The clue to Leapmotor’s origins lie in its address: 451 Internet of Things Street, Hangzhou. The company was founded in 2015 by Jiangming Zhu, an engineer who had previously helped to set up electronics company Dahua Technology.

Dahua is most famous for being sanctioned by the US and UK over its surveillance cameras. However, the company, also located on Internet of Things Street, has a far broader tech range that dovetails neatly into Leapmotor’s own technology, which appears to outstrip that of Stellantis in some areas.

Leapmotor’s first car was the dinky S01, a 4m-long electric coupé launched in 2019 that, it would be fair to say, didn’t exactly set the sales charts alight.

The T03 city car arrived next, in 2020, packing a range of battery sizes in a four-seat car that costs from the equivalent of just £5500 before taxes in China.

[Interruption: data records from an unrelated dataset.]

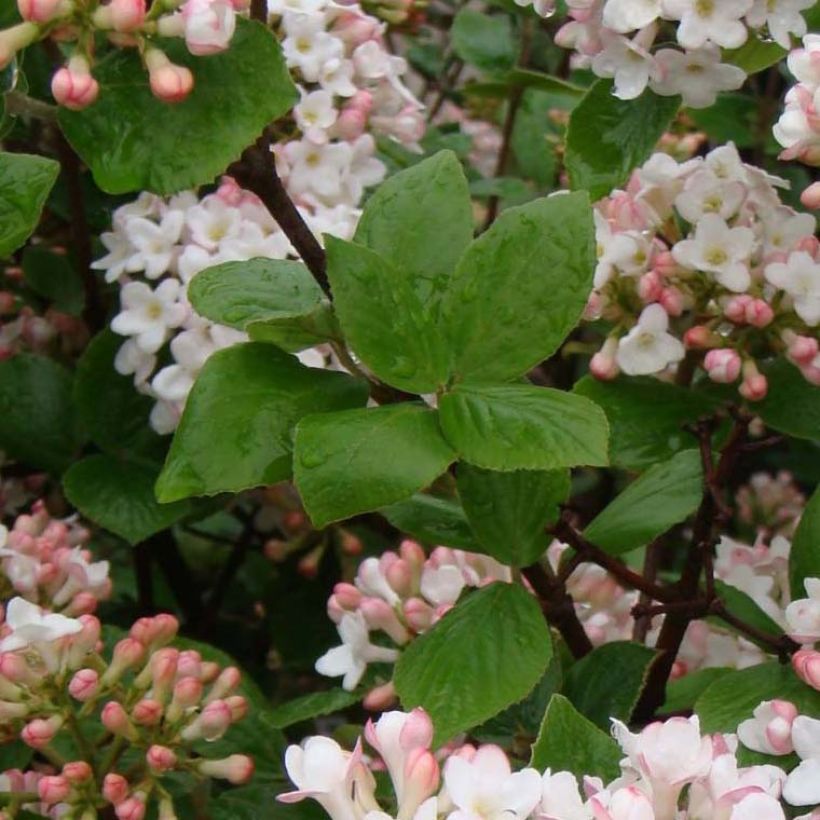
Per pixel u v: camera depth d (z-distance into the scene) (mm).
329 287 479
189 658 523
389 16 692
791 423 543
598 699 513
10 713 506
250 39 473
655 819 427
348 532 668
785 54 537
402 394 477
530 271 461
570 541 500
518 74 699
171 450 460
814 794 444
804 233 542
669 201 556
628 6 498
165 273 607
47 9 459
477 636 481
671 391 548
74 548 589
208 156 469
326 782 428
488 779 420
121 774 516
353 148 621
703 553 508
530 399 448
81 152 475
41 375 621
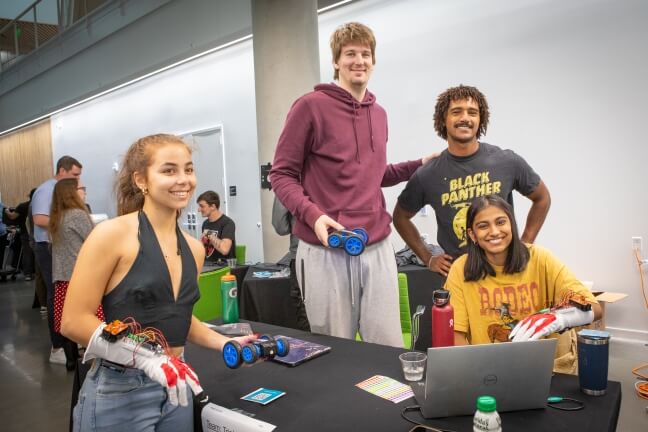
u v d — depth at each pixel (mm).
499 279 1685
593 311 1466
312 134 1857
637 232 3664
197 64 6863
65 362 3939
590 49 3764
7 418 2969
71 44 8109
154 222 1243
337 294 1834
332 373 1482
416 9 4676
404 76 4812
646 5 3518
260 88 4520
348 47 1804
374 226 1877
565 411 1180
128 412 1176
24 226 7969
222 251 4387
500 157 2014
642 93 3574
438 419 1169
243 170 6383
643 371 3119
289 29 4367
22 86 9922
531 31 4031
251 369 1558
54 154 10320
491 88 4273
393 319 1910
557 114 3953
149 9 6457
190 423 1301
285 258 4121
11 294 7008
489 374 1144
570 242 3963
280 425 1176
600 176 3791
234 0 5348
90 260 1138
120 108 8375
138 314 1198
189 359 1688
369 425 1153
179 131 7277
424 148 4750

No price has been set for mainland Europe or the UK, but Stellantis CEO Carlos Tavares has said it’ll sell a higher-spec car with a 165-mile range for below €20,000. The £14,995 Dacia Spring EV is expected to be a key target.

Leapmotor’s ambitions in China have long since outpaced its initial city car forays and its most recent launches have been much larger SUVs and saloons that sit in the “good but not expensive” category, according to its annual report.

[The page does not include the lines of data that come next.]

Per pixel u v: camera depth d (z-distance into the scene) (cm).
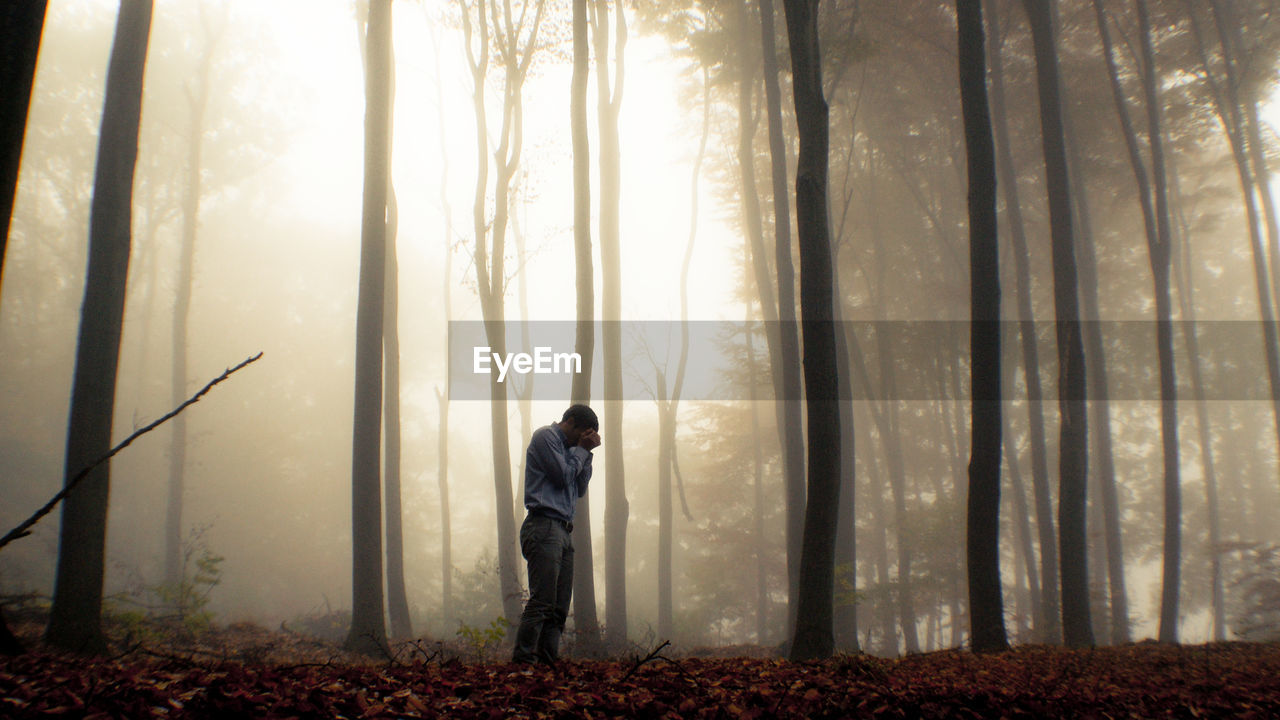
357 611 1191
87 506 830
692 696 350
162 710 250
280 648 1102
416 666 422
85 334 872
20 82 516
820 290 929
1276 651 1060
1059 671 654
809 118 978
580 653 1402
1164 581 2077
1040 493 2081
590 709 310
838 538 1947
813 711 338
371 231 1338
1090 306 2656
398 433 2050
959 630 3094
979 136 1200
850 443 2014
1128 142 2400
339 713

Of those, we’ll get the C10 mid-sized SUV, but Leapmotor CEO Zhu told journalists on Tuesday that it plans to launch more compact models for European and global markets while focusing on bigger cars in China. 

Next year, new Netherlands-based joint-venture company Leapmotor International will bring to Europe a compact SUV named A12 as well as another compact vehicle called the A03. Following in 2026 will be small models, one an SUV named T05 and another called T11, Zhu said. The names are likely to change. 

The company’s extended-range plug-in hybrid versions of the C10 and possible future vehicles could also be homologated, Tavares said, if attitudes among European policy makers changed to the point where it made the cost of adapting them for Euro 7 emissions standards worthwhile.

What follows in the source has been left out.